### [SET EXERCISE 1]
Replace "French" with "Spanish" in everything from "Some suggestions. Some" down to "be over embarassed." of the IDNA transition post, and give that passage back with the change made.

### [TEXT EXCERPT]
Begin

MAYBE-TRANSITIONAL, a historical tale

Elisabeth Blanconil eblanconil at gmail.com
Tue Dec 8 20:17:01 CET 2009


Dear Mark,
This is great!  This is like organizing three Y2K!!! Very exciting.

Some suggestions. Some may seem odd, but we need to be practical. Europe has
started registering IDNs a few days ago. Fast Track members will start in a
few weeks. So we have to make sure they should support their non-IDNA2003
registrants, or they should wait for 2015.

- untill 2013 IDNA will continue to resolve IPv4 addresses but from 2015 on
it will only resolve IPv6.
- it will partly be French compatible in 2013 and will provide full French
support from 2015.
- the cdTLD (characters deviant TLD) ICANN committee should supervise
applications compatibility with the the prevailing temporary standard.
- no TLD will be formed in using deviation characters before 2019 in order
to allow the remaining 1% population not to be over embarassed.

End

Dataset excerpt
Begin

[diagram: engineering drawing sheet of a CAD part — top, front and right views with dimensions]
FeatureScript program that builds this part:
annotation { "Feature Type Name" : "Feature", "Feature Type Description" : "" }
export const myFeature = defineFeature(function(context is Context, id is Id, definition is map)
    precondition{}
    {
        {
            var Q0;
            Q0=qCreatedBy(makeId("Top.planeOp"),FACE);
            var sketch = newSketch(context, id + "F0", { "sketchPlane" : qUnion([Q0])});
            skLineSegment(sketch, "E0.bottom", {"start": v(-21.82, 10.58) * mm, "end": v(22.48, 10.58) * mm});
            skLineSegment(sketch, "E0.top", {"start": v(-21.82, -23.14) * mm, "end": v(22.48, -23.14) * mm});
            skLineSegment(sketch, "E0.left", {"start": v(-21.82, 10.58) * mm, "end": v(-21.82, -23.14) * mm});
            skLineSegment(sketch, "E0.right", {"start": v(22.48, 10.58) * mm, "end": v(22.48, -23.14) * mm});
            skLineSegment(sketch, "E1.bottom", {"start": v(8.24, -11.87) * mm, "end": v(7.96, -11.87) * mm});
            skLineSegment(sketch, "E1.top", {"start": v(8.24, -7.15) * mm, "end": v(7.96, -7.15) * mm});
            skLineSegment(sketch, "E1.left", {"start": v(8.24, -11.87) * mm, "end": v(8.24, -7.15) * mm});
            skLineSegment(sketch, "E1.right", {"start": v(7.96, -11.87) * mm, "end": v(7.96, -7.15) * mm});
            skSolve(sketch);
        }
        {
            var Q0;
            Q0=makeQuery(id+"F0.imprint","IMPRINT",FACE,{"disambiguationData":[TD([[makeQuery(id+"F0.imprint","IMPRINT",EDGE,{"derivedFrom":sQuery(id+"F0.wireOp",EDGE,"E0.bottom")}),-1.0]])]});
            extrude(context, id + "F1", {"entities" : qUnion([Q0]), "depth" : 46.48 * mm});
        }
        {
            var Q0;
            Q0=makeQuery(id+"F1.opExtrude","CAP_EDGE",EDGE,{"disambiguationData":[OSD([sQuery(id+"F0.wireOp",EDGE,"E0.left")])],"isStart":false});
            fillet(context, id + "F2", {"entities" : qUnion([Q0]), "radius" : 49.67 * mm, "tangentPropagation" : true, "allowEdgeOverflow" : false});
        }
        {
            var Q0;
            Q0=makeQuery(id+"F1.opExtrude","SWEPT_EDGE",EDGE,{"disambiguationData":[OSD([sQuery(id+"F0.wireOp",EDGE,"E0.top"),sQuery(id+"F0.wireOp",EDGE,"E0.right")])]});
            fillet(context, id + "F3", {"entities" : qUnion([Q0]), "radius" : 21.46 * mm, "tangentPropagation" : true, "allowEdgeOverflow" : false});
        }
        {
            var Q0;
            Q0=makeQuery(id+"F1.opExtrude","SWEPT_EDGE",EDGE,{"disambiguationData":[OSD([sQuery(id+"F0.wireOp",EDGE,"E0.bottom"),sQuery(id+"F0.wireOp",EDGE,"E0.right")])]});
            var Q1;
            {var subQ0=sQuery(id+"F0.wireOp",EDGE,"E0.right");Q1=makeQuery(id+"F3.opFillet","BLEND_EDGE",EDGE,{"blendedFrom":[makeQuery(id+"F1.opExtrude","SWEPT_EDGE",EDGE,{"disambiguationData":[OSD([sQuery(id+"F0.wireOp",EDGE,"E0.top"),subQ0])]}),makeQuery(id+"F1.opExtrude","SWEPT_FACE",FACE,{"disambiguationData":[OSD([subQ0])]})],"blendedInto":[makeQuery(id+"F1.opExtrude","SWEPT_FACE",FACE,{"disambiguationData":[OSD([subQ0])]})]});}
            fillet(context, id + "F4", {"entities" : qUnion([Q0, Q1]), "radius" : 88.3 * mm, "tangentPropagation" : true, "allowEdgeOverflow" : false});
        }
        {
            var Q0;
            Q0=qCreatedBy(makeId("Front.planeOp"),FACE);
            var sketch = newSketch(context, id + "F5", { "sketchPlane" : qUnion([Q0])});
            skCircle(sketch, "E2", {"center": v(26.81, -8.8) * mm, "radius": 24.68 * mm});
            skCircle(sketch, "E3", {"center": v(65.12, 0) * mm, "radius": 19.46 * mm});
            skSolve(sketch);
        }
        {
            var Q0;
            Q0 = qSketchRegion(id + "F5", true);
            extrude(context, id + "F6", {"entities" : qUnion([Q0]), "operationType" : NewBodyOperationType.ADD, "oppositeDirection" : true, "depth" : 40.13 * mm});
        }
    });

End

### [SET EXERCISE 2]
Write out the rows of the dataset excerpt, everything from their first line down to the line containing "export const myFeature", with both ends included.

### [FULL RESPONSE 1]
Some suggestions. Some may seem odd, but we need to be practical. Europe has
started registering IDNs a few days ago. Fast Track members will start in a
few weeks. So we have to make sure they should support their non-IDNA2003
registrants, or they should wait for 2015.

- untill 2013 IDNA will continue to resolve IPv4 addresses but from 2015 on
it will only resolve IPv6.
- it will partly be Spanish compatible in 2013 and will provide full Spanish
support from 2015.
- the cdTLD (characters deviant TLD) ICANN committee should supervise
applications compatibility with the the prevailing temporary standard.
- no TLD will be formed in using deviation characters before 2019 in order
to allow the remaining 1% population not to be over embarassed.

### [FULL RESPONSE 2]
[diagram: engineering drawing sheet of a CAD part — top, front and right views with dimensions]
FeatureScript program that builds this part:
annotation { "Feature Type Name" : "Feature", "Feature Type Description" : "" }
export const myFeature = defineFeature(function(context is Context, id is Id, definition is map)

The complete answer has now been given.